34. Miss Murphy refers us to a number of authorities: Brewer v Brewer; Jordan v Jordan and Smith v Smith, and I mean no disrespect to her or to her argument when I say that I do not find them helpful in assessing sentence in this particular case. Each case of course turns on its own fact. There are numerous cases in the books which one can find sentences of varying lengths or varying offences and, in my judgment, an experienced circuit judge is entitled to make an assessment of the seriousness of the case before him and to sentence appropriately. In my judgment, that is what Judge Waine did. Other judges might have imposed a slightly lesser sentence, some I suppose might have imposed slightly more. But it seems to me that the sentence imposed by the judge in this case was well within the bracket and for the events in question. The appellant simply cannot complain that a sentence of six months overall was excessive in the circumstances. I am very clearly of the view, as was the judge, that the time spent on remand prior to sentence by the judge should plainly count against the overall sentence which the appellant has received, and if and in so far as the prison authorities are failing to take those into account adumbrate as they were by the judge and notified by notice by this court, it would be my view, subject to my Lord's view and he is much more experienced in criminal law than I am, that this court should make it very plain that in relation to the six-month sentence any day spent by the appellant on remand prior to sentence should count towards his sentence.

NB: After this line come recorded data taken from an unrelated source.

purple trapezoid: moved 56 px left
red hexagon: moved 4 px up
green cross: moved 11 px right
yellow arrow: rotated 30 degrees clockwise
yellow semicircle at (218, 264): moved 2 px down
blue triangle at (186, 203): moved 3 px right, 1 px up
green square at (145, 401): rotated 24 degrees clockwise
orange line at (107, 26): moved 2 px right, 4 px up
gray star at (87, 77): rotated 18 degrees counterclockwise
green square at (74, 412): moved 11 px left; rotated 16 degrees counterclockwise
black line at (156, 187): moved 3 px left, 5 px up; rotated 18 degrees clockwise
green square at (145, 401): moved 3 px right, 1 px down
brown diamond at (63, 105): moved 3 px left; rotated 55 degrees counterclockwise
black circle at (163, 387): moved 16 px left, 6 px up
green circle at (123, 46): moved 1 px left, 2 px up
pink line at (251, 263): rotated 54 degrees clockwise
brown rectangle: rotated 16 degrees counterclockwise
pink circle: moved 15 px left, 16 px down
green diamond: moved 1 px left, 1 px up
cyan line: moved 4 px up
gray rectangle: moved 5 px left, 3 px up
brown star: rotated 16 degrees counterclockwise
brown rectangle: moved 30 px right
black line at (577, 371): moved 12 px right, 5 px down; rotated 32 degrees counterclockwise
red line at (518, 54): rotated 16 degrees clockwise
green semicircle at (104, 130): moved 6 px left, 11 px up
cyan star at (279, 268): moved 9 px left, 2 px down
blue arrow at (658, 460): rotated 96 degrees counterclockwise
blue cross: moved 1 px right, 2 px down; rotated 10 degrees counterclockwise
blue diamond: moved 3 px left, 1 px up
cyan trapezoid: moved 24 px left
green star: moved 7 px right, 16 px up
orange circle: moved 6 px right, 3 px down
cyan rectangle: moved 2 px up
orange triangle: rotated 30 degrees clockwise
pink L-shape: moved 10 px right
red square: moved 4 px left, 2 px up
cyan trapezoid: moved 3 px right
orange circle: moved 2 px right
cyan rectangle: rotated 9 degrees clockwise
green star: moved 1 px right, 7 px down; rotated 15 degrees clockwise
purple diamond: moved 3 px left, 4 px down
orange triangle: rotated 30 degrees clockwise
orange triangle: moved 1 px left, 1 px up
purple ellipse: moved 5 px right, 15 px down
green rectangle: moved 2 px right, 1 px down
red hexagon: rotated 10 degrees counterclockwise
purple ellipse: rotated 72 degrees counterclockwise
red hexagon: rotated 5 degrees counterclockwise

35. As I indicated earlier, I would like to pay tribute the to way Miss Murphy has conducted the appellant's case this afternoon. She had has taken every point that could possibly be taken with care, skill and moderation, and I do not think his case could have been put better. But having examined as I hope with some care I have come to the clear view that the judge was entitled to adopt the course that he did, he was entitled to impose the sentence that he did and in those circumstances this appeal should be dismissed.

36. LORD JUSTICE KEENE: I agree. I, too, was initially concerned about the lack of legal representation of the appellant at the hearing on 4 July. It is clearly desirable that anyone at risk of committal to prison should, if possible, enjoy such representation.

37. However, this is very much a matter of discretion for the judge when it comes to ordering an adjournment to achieve such representations. I bear in mind that it was wholly uncertain when, if at all, the matter could be dealt with in circumstances in which the appellant would have enjoyed legal representation. It was in everybody's interest that the matter be dealt with as soon as possible consistent with the interests of justice. This was not, as my Lord has pointed out, a complicated case.

38. I conclude, therefore, the judge's decision to refuse an adjournment was one which he was entitled to make in the circumstances of this case. It follows that this appeal will be dismissed both as to committal and as to the length of sentence. The court does, however, direct that time spent on remand before 4 July 2006 is to be taken into account in calculating the period of sentence served.

(Appeal dismissed; assessment of appellant's publicly-funded costs).